Media90 (media.gatsu90rentcar.com) – Pengadilan Negeri Jakarta Utara baru-baru ini mengeluarkan izin pernikahan bagi pasangan beda agama, seorang muslim dan seorang Kristen.
Keputusan ini telah menimbulkan perbedaan pendapat dari berbagai kalangan.
Dalam konteks ini, Ketua PBNU, KH Prof Moh Mukri, mengungkapkan bahwa ajaran Islam melarang pernikahan beda agama, terutama bagi perempuan.
Menurutnya, seorang perempuan muslim tidak boleh menikah dengan laki-laki di luar Islam.
Namun, menurut KH Prof Moh Mukri, terdapat ayat dalam Al-Quran yang memperbolehkan seorang laki-laki muslim menikahi seorang wanita berbeda agama.
Namun, bukan sembarang wanita, hanya perempuan ahli kitab yang dapat dinikahi oleh laki-laki muslim. Hal ini merujuk pada Surat Al-Ma’idah Ayat 5 yang menyatakan: “Dan dihalalkan bagimu menikahi perempuan-perempuan yang menjaga kehormatan di antara perempuan-perempuan yang beriman dan perempuan-perempuan yang menjaga kehormatan di antara orang-orang yang diberi kitab sebelum kamu.”
Dengan demikian, menurut KH Prof Moh Mukri, menurut hukum Islam, seorang laki-laki muslim diperbolehkan menikahi perempuan ahli kitab.
Pendapat ini juga diterima oleh empat mazhab fikih Islam. Namun, tidak ada ayat dalam Al-Quran yang membolehkan perempuan muslim menikah dengan laki-laki ahli kitab.
Namun, di Indonesia, pernikahan diatur oleh Undang-Undang Nomor 20 Tahun 2019 sebagai pengganti UU Nomor 1 Tahun 1974 tentang Perkawinan.
Namun, undang-undang ini tidak mengatur secara khusus pernikahan beda agama.
Tidak ada penjelasan mengenai mekanisme pelaksanaan pernikahan pasangan beda agama.
Oleh karena itu, secara otomatis pengadilan agama tidak dapat memfasilitasi pernikahan semacam itu.
Meskipun begitu, tidak ada pasal atau ayat dalam undang-undang tersebut yang dengan tegas melarang pasangan beda agama untuk menikah.
Hanya disebutkan dalam Pasal 8 huruf f bahwa perkawinan dilarang jika memiliki hubungan yang bertentangan dengan agama atau peraturan yang berlaku.

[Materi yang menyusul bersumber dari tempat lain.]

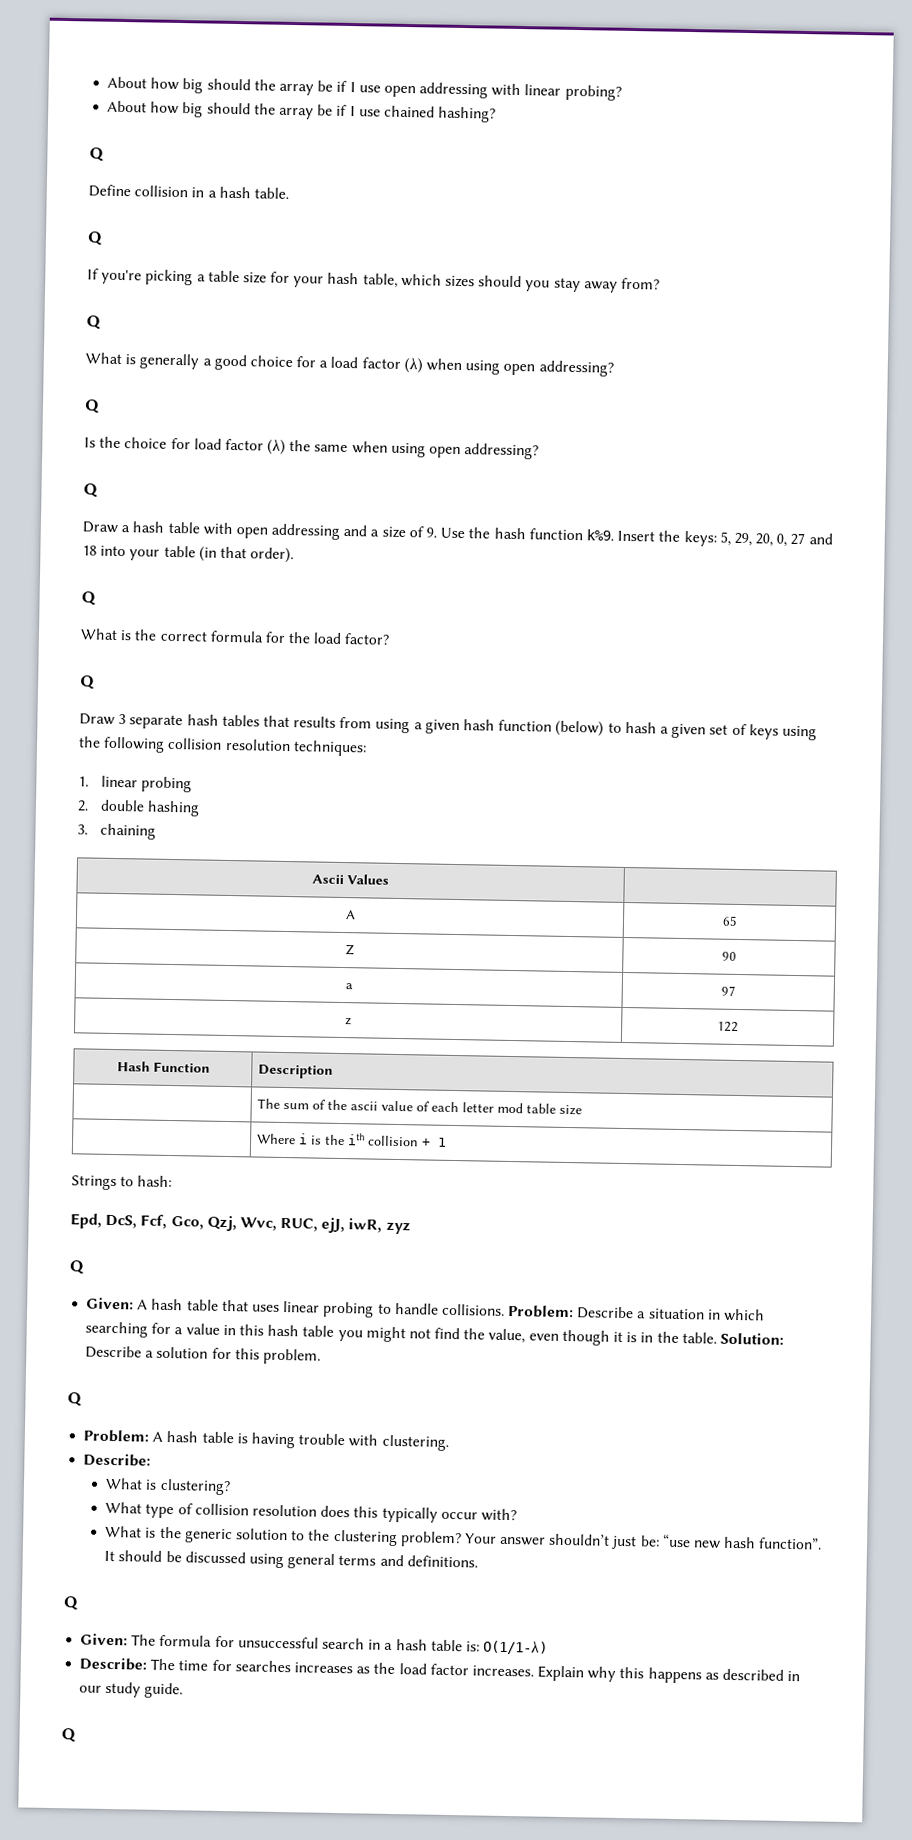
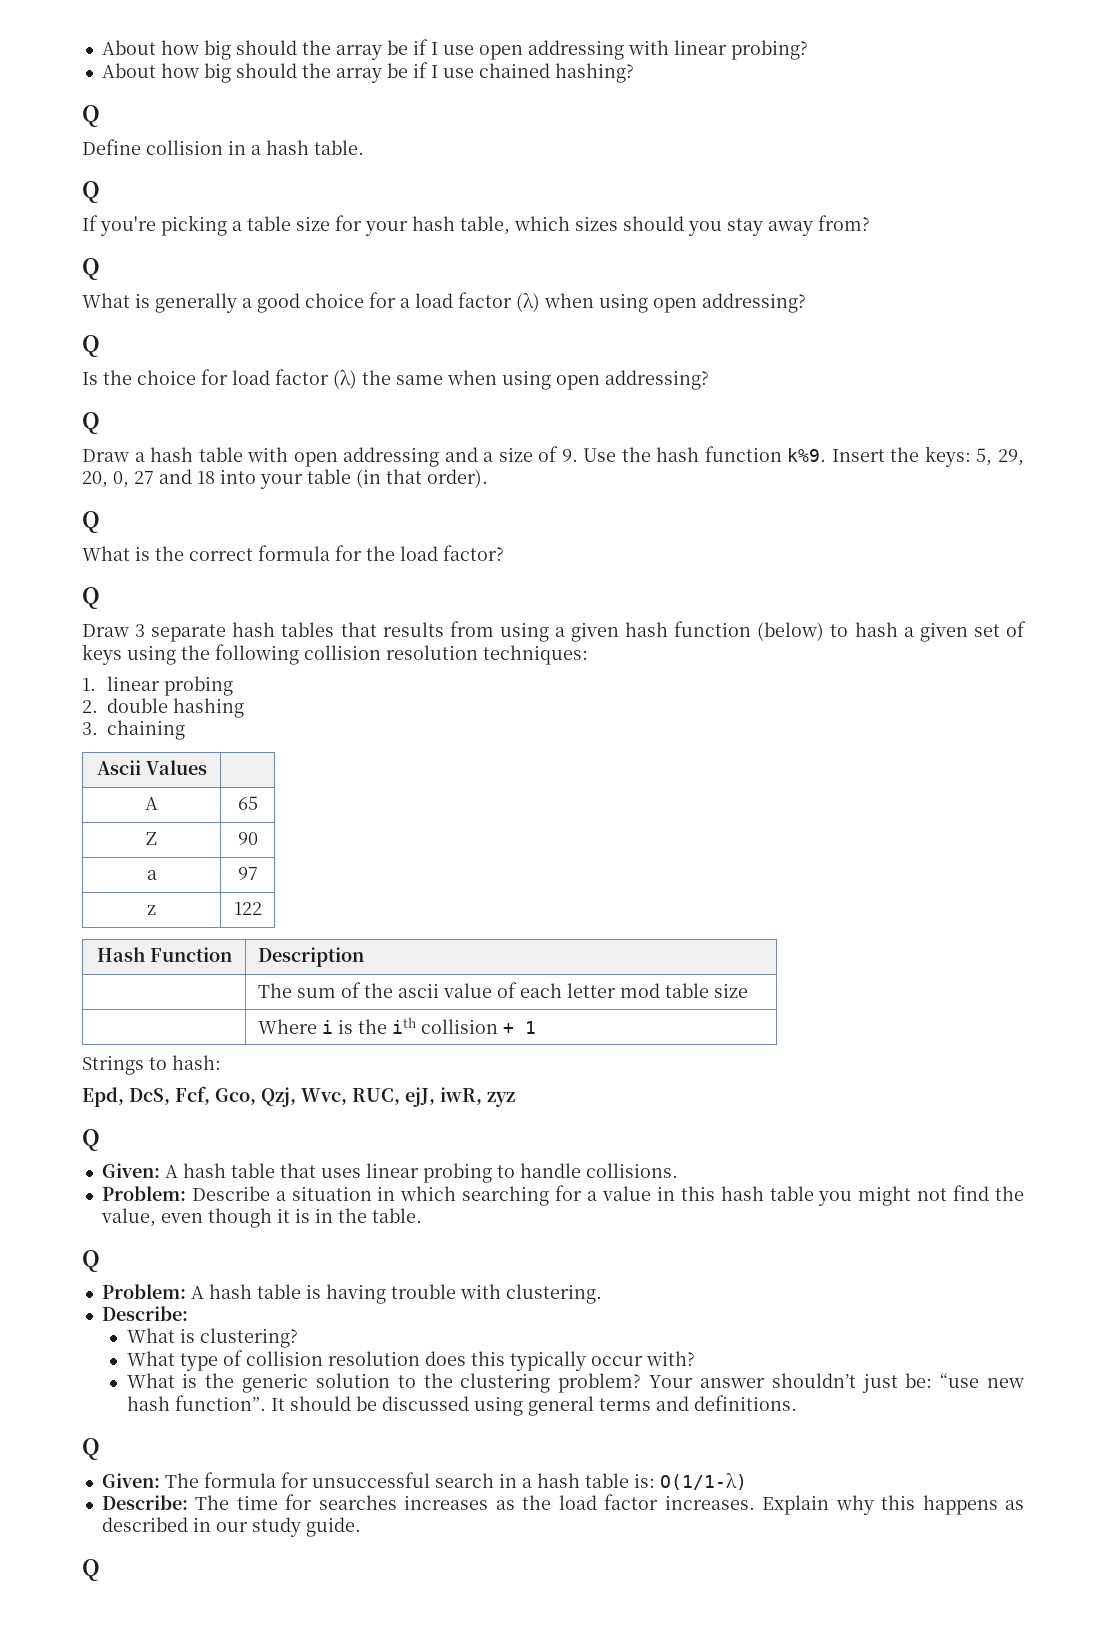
(505, 1309) none -> (678, 1170) //
[719,1332,784,1345] [85,1345,321,1365] Solution: Describe a solution for this problem. -> (422, 1215) none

Meskipun pengadilan agama tidak dapat memfasilitasi pernikahan beda agama, pernikahan semacam itu tetap tercatat dalam catatan sipil.
Ini berarti bahwa masyarakat tidak perlu khawatir tidak tercatat dan diakui sebagai warga negara.
UU Nomor 23 Tahun 2016 tentang Administrasi Kependudukan menyatakan bahwa perkawinan yang tercatat adalah perkawinan yang sah menurut peraturan perundang-undangan dan harus dilaporkan oleh penduduk kepada instansi pelaksana di tempat perkawinan dilangsungkan.
Hal ini juga sejalan dengan UU Perkawinan yang menyebutkan bahwa setiap perkawinan harus dicatat sesuai dengan peraturan perundang-undangan yang berlaku.
Dalam Pasal 2 UU Perkawinan, disebutkan bahwa perkawinan dianggap sah jika dilakukan sesuai dengan hukum agama dan kepercayaan masing-masing.
Oleh karena itu, meskipun terdapat perbedaan pandangan antara ajaran agama dan undang-undang, pernikahan beda agama tetap diakui secara hukum di Indonesia.